Filter the entries below, keeping only lines with "worn".

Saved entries
——
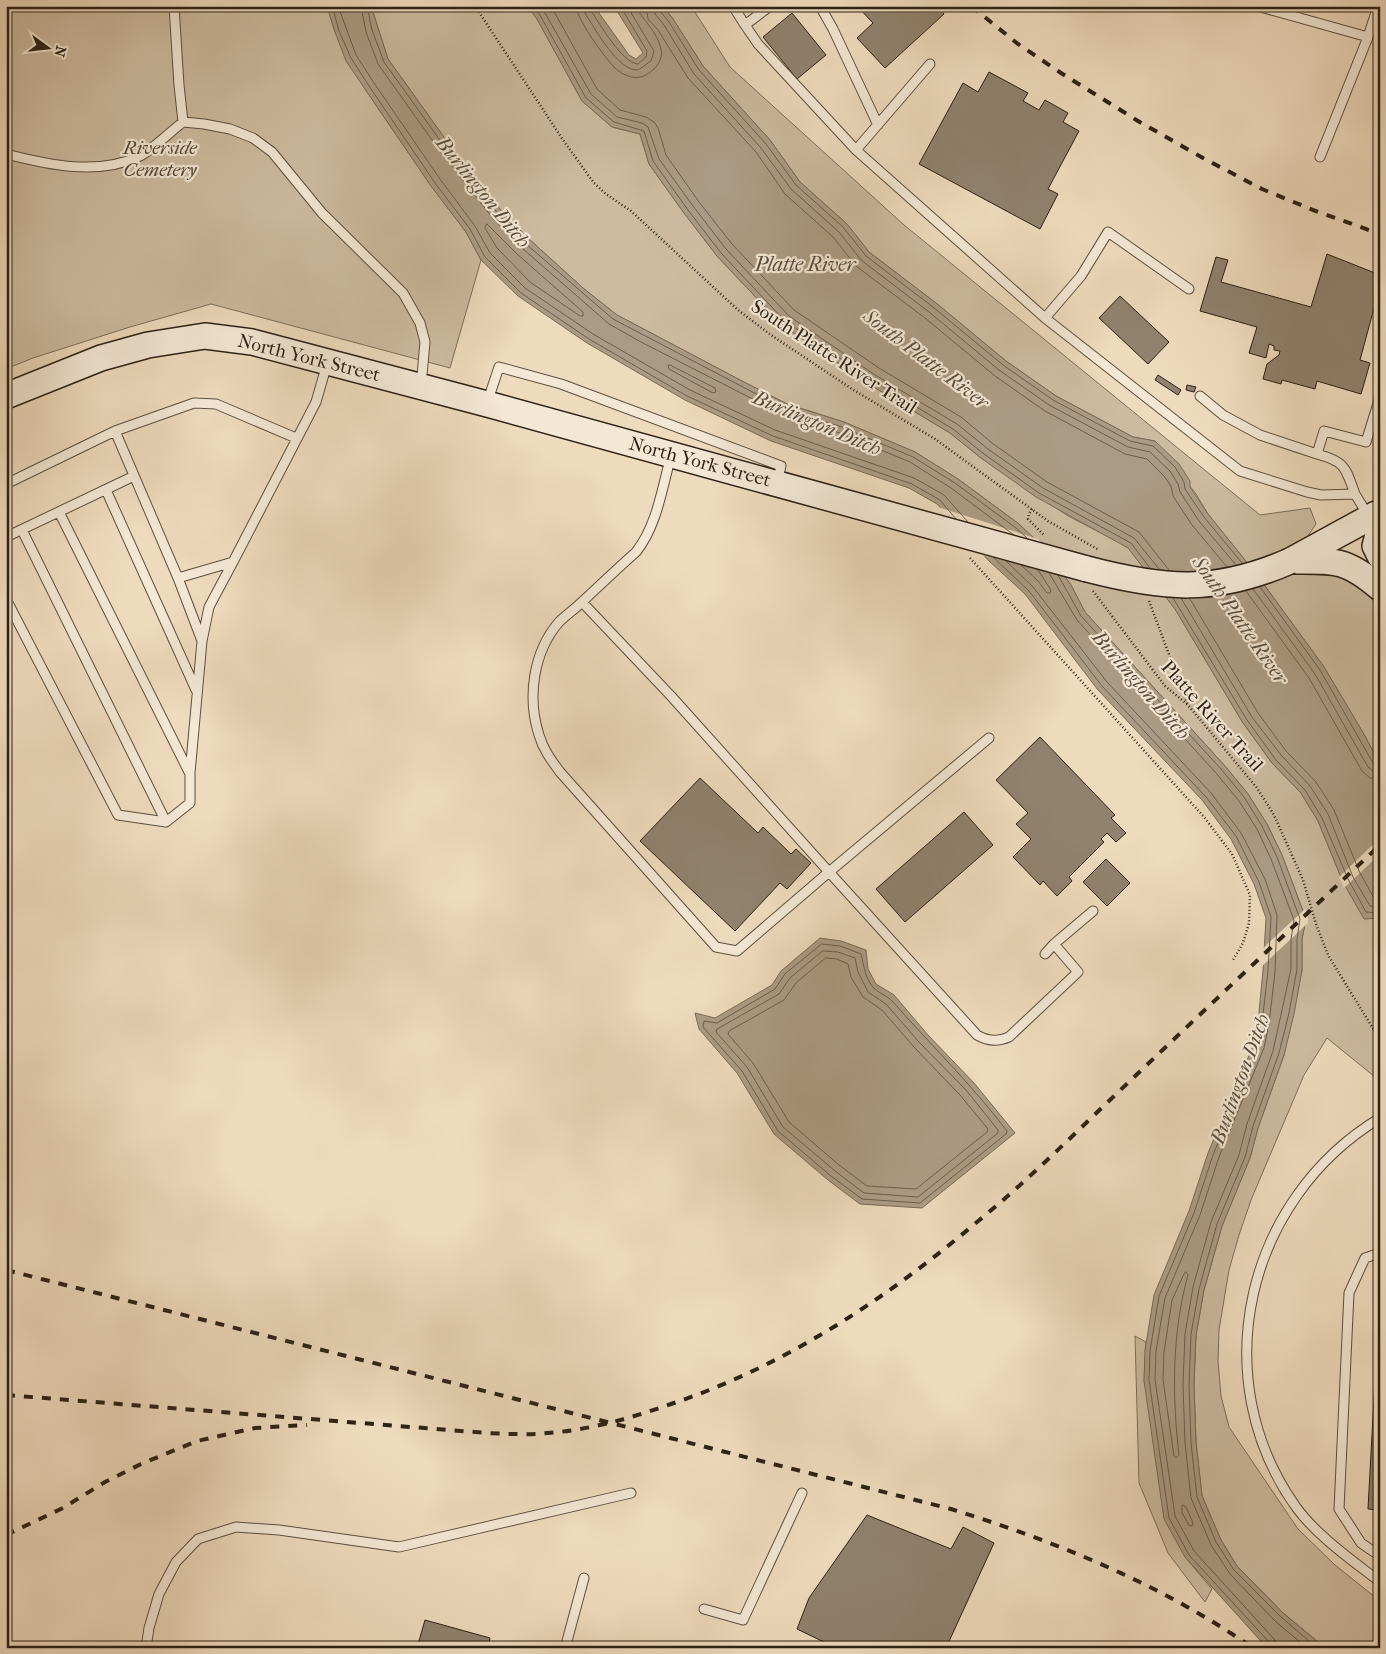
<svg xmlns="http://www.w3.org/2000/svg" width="1386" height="1654" viewBox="0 0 1386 1654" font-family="'IM FELL French Canon',serif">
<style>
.green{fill:#cdbba1;stroke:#7d6e5c}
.water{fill:#ac9b84;stroke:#796a58}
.pier{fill:#eedabd}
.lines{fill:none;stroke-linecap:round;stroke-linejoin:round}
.shore{stroke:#6c5e4d;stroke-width:1}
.building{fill:#91816d;stroke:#2d2116}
.service-casing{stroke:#5d4f40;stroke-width:11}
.secondary-casing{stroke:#2d2116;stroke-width:28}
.path{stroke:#2d2116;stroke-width:2.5;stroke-dasharray:1 2.5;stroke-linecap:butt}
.service{stroke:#f4e7d4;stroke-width:9}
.secondary{stroke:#f4e7d4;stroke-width:25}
.rail{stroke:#2d2116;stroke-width:4;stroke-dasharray:9 9;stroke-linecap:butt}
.secondary-bridge-casing{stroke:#2d2116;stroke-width:28;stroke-linecap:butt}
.secondary-bridge{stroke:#f4e7d4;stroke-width:25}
.labels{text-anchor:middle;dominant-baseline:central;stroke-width:4.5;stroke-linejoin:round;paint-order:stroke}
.park-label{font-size:19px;font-style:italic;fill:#554839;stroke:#f4e7d4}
.street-label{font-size:19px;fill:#2d2116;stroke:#f4e7d4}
.water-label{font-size:20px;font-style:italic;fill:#594c3c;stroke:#f4e7d4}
</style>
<rect width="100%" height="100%" fill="#eedabd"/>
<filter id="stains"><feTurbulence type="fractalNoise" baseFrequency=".004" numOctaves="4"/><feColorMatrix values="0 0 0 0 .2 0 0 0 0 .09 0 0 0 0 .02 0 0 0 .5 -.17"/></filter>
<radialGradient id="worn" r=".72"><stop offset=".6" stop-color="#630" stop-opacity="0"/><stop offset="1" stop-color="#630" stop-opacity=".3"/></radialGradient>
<path class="green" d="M6,6H327L335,32L365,89L431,186L466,232L481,260L450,368L211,304L130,327L33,358L6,369Z
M371,6H527L537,19L582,101L612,127L640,134L649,164L684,213L717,256L782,325L869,384L950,433L981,458L1068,516L1128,547L1175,609L1243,723L1272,763L1301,793L1318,821L1343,882L1364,918H1380V1081L1327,1038L1304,1075L1251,1200L1239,1235L1229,1270L1219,1330L1218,1361L1221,1396L1229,1427L1298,1529L1335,1565L1380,1601V1648H1325L1317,1641L1283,1613L1237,1566L1221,1540L1202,1496L1196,1442L1194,1385L1196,1335L1204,1290L1222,1226L1250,1158L1258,1128L1284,1055L1302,970V939L1306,919L1282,855L1267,824L1248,794L1225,766L1085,612L1071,585L1019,524L958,479L915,452L844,422L787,404L740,380L617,315L583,288L530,240L503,213L446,140L388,59Z
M663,6H691L730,67L904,225L1260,515L1310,508L1316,524L1291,561L1319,568L1368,587L1380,603V765L1365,736L1324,667L1257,575L1208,514L1196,494L1155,441L1133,437L1056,396L1006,361L936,303L869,252L847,224L800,182L770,140L703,66L673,19Z
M1135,1336L1146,1342L1144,1381L1185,1557L1212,1589L1205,1602L1168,1553L1139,1483Z"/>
<path class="water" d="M327,6H371L388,59L446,140L503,213L530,240L583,288L617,315L740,380L787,404L844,422L915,452L958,479L1019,524L1037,541L1053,559L1071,585L1085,612L1225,766L1248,794L1267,824L1282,855L1306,919L1302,939V970L1294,1014L1284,1055L1258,1128L1250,1158L1222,1226L1204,1290L1196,1335L1194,1385L1196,1442L1202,1496L1221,1540L1237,1566L1283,1613L1325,1648H1267L1185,1557L1164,1519L1144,1381L1145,1350L1154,1295L1189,1211L1208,1153L1253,1046L1258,1023L1263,970L1266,918L1254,884L1231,839L1202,800L1098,690L1025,594L989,561L937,504L909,488L771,441L685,400L587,343L518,296L481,260L466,232L431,186L365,89L346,61L335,32Z
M527,6H594L629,55L636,59L643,53L614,6H663L673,19L703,66L770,140L800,182L847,224L869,252L936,303L1006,361L1056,396L1133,437L1155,441L1179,464L1190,481V487L1208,514L1257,575L1324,667L1365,736L1380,765V918L1364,919L1343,882L1318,821L1301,793L1272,763L1243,723L1175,609L1128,548L1036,497L981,458L950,433L869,384L782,325L717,256L684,213L649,164L640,134L612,127L582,101L537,19Z
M820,938L841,941L866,950L868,969L876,984L894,995L928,1035L974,1083L1015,1133L922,1208L860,1204L828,1180L774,1134L737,1073L699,1029L695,1013L715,1018L772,985L781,971Z"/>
<path class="pier" d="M938,507L1038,539L1055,557L1068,576L981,555L947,520Z
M1380,838V854L1344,888L1339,877Z
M1305,909L1308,918V923L1261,967L1262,949Z"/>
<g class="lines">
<path class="shore" d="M332,6L339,31L351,58L369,86L435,183L470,229L485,257L521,293L589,339L687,396L773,436L912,484L940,500L956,519
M338,6L356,55L374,83L440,179L475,226L490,253L525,288L593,334L690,390L775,430L914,478L944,495L968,522
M361,6L366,32L378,64L437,147L495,221L522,248L609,324L641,342L782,414L840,433L910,462L951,488L1014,535
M367,6L372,30L384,62L442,143L499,215L526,244L613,319L785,409L842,427L913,457L955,483L1016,528L1027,538
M534,6L541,17L586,98L614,122L644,131L653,161L688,210L721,253L785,321L872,380L953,429L984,454L1039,493L1131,543L1150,568
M541,6L591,94L617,117L642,123L648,127L659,159L693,206L726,249L789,316L875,375L957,424L988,449L1043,488L1134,538L1159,569
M551,6L597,89L620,110L646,117L654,122L658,128L666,155L699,202L732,244L794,310L879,368L961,417L992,443L1047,482L1139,532L1169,570
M576,6C577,20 605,58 615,68C619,72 626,76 632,77C640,79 647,75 653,70C659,64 663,57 661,49C658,33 643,20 635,6
M584,6L586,15C596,30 618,71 638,70L651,61L654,51L627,6
M590,6L591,11C600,24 622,63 638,64L646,57L647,51L620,6
M646,6L648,19L658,30L688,78L756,152L785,194L833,237L856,266L925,318L995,376L1045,411L1125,454L1147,459L1164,476L1171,486L1173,496L1192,525L1227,567
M653,6L655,14L664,25L694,74L761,148L791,189L839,232L861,260L929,312L999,370L1049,405L1128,447L1150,452L1170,471L1178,484L1180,492L1199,521L1236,565
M660,6V11L669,22L699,70L766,144L796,185L843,227L866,256L933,307L1003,365L1053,400L1130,441L1153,446L1175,467L1184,482L1185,489L1204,517L1242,563
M487,224L517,254L583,312V316H580L530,282L497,248L485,228Z
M670,365L715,388L716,392L713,393L669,369L668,366Z
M993,557L1029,591L1102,686L1206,797L1236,836L1259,882L1271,917L1268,971L1262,1023L1258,1047L1213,1155L1194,1213L1159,1296L1150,1351L1149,1380L1169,1518L1189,1555L1269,1642L1270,1648
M1006,561L1033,587L1107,682L1211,793L1241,833L1265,879L1277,915L1275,972L1269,1024L1264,1048L1219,1157L1200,1215L1165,1298L1156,1351L1155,1380L1175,1516L1194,1551L1274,1639L1277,1648
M1021,565L1038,581L1047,593H1050L1051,590L1038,570
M1049,573L1077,620L1216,773L1239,801L1257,829L1271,859L1294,920L1291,939V969L1273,1051L1247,1124L1239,1155L1211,1222L1193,1287L1185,1334L1183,1385L1185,1443L1191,1498L1211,1545L1230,1574L1275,1621L1307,1648
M1058,575L1081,616L1221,769L1244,797L1262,826L1277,857L1300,919L1297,939V969L1289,1013L1279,1053L1253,1126L1245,1157L1217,1224L1199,1289L1191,1334L1189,1385L1191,1443L1197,1497L1216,1542L1234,1570L1280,1616L1317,1648
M1260,587L1320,670L1373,763L1380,766
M1253,589L1315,674L1368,767L1373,771L1380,772
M1246,591L1309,678L1362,771L1370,778L1380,780
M1173,598L1247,720L1276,760L1305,790L1322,818L1348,879L1366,912L1380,913
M1181,598L1252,717L1281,755L1310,786L1328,814L1353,877L1370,906L1380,907
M1190,599L1258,713L1286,751L1316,782L1334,810L1360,873L1374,898L1380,899
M822,944L840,946L861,954C864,965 864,975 872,986C877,993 887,995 893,1002C931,1045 972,1085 1007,1131L1006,1134L920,1203L862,1199L831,1176L778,1131L742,1071L703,1027L704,1021L717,1023L775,989L785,974Z
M823,951L838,952L855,958L858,972L868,992L886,1004L919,1042L966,1090L998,1130V1133L918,1197L864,1193L835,1171L783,1127L747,1067L716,1032L717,1029L779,994L790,978Z
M826,958L837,959L848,964L851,977L863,997L882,1010L914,1047L960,1095L988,1129L987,1132L916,1189L867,1186L839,1165L789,1122L753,1063L728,1034L729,1031L784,1000L796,983Z
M1186,1272L1188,1275C1172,1332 1172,1396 1179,1455L1176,1458L1174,1456L1163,1380L1164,1352L1172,1300L1184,1274Z
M1183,1505L1186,1507L1193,1523L1192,1526L1189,1525L1182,1513V1507Z"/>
</g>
<path class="building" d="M857,6H938L944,14L885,68L857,38L873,23Z
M792,13L826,55L797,79L763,37Z
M989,72L1028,93L1023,101L1039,110L1045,100L1068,113L1063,122L1079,131L1048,189L1058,194L1040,229L919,164L963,83L978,92Z
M1327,254L1380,275V286L1360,360L1370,363L1361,394L1317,381L1315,389L1282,380L1281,384L1263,379L1267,364L1279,355L1280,351L1274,350V346L1269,344L1266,358L1249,353L1257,327L1200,311L1216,257L1228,260L1221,282L1311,307Z
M1120,296L1169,342L1148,364L1099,318Z
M1158,375L1181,390L1178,395L1155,380Z
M1187,385L1196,387L1194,392L1186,390Z
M1040,737L1115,815L1111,818L1126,833L1116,842L1107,833L1101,839L1104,842L1069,877L1072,881L1057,896L1043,881L1040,885L1013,857L1031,839L1016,824L1028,813L996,780Z
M700,778L758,833L763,827L791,854L796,849L811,863L787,889L780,883L735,931L640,841Z
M964,812L993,845L905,922L876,889Z
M1106,859L1130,883L1107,906L1083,882Z
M1380,1286V1510L1368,1509Z
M867,1515L951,1549L963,1527L994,1543L946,1648H822L824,1642L797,1629L809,1598Z
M425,1620L490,1638L488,1648H417Z"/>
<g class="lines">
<defs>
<path id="service" d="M733,6L745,25L770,6
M820,6L833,29L878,125
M1257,6L1368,37
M745,25L758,44L856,150L1045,318
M183,122L204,124L230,129L253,138L272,152L322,213L403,293L420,323L425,342L421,386
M856,150L930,64
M6,154C49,165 98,176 140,156C153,149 170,132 183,122L179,85L174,6
M1320,157L1368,37L1378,6
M1189,289L1108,232L1081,276L1045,318L1240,471L1307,492L1321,495L1355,494L1369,517
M1200,396L1223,415L1260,435L1317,454L1324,431L1366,442L1380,397
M487,403L499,367L561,384L781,466L777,483
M296,438L216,404L194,403L115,431L178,578L233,562L316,402L327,364
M1317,454C1346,462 1345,467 1355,494
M6,484L115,431
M106,490L196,690
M59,512L189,772
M22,530L166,822
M6,537L134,476
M6,599L118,815L166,822L190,803V773L202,641L178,578
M582,602L671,696L829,872L737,951L716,947L560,772C551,760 543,749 539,735C527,698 533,652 559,622C566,615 575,609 582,602C600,585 618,568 636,552C657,526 662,488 671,456
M202,641L209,607L233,562
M989,738L829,872L977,1035C987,1041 998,1042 1009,1037L1078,972L1054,944L1093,911
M1045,954L1054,944
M1380,1118C1246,1199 1204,1378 1296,1507C1316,1535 1352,1560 1380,1582
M1380,1253L1365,1258L1349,1293L1339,1509L1361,1543L1380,1556
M704,1609L743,1620L802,1493
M567,1641L584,1578
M146,1648L149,1628L159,1594L176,1562L198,1539L236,1527L279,1530L399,1547L631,1493"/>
<path id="secondary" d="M6,396L101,358L148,345L205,336L252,342L487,404L1087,569
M1378,535L1375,546L1380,556
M1290,561L1376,514L1380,515
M1293,561C1336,561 1346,559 1380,588"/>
</defs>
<use href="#service" class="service-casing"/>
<use href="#secondary" class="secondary-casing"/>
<path class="path" d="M475,6L563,140L594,183L606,194L631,211L738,310L771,335L852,389L935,439L1048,521L1099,550
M1032,509L1029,514L1028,519L1045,536
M970,558L1204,817L1232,854L1250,895L1249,923L1243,943L1233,960
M1093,591L1165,686L1188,705L1257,788L1274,815L1303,880L1316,924L1328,955L1380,1040
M1149,601L1188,705"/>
<use href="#service" class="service"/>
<use href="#secondary" class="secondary"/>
<path class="rail" d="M971,6L1018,44L1061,73L1138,121L1203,158L1262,189L1313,210L1380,234
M6,1270L951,1509C1057,1542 1161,1584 1253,1648
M6,1395L487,1433C508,1434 528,1435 548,1433C590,1430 631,1418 671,1404C785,1366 886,1299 977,1222C1031,1178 1080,1128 1131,1080C1214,1001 1297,923 1380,845
M6,1535L63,1508L105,1482L141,1464L197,1441L255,1428L307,1425"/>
<defs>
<path id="secondary-bridge" d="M1087,569C1164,589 1215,594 1290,561"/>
</defs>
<use href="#secondary-bridge" class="secondary-bridge-casing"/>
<use href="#secondary-bridge" class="secondary-bridge"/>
</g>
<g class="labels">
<g class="park-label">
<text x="160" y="148">Riverside<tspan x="160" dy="22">Cemetery</tspan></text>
</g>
<g class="street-label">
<text transform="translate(834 357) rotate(33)">South Platte River Trail</text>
<text transform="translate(309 358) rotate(14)">North York Street</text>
<text transform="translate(700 462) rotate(15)">North York Street</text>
<text transform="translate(1212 716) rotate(48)">Platte River Trail</text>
</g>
<g class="water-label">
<text transform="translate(483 192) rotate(51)">Burlington Ditch</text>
<text x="805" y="264">Platte River</text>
<text transform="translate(926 359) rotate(37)">South Platte River</text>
<text transform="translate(817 423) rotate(23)">Burlington Ditch</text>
<text transform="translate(1240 620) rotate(55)">South Platte River</text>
<text transform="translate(1141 685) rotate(49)">Burlington Ditch</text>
<text transform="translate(1240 1079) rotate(-70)">Burlington Ditch</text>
</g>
</g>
<rect width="1386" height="1654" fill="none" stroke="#eedabd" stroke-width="25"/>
<rect x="8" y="8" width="1371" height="1639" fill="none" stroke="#2d2116" stroke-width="2.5"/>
<rect x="12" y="12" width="1361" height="1629" fill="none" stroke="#2d2116"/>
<g transform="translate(48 48) rotate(105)" stroke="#f4e7d4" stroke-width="4" paint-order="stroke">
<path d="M0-4L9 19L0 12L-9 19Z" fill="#2d2116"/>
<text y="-8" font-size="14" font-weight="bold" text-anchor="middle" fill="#2d2116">N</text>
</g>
<rect width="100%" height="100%" filter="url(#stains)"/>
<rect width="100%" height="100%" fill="url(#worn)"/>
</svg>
——
■ WRITTEN RESPONSE
<radialGradient id="worn" r=".72"><stop offset=".6" stop-color="#630" stop-opacity="0"/><stop offset="1" stop-color="#630" stop-opacity=".3"/></radialGradient>
<rect width="100%" height="100%" fill="url(#worn)"/>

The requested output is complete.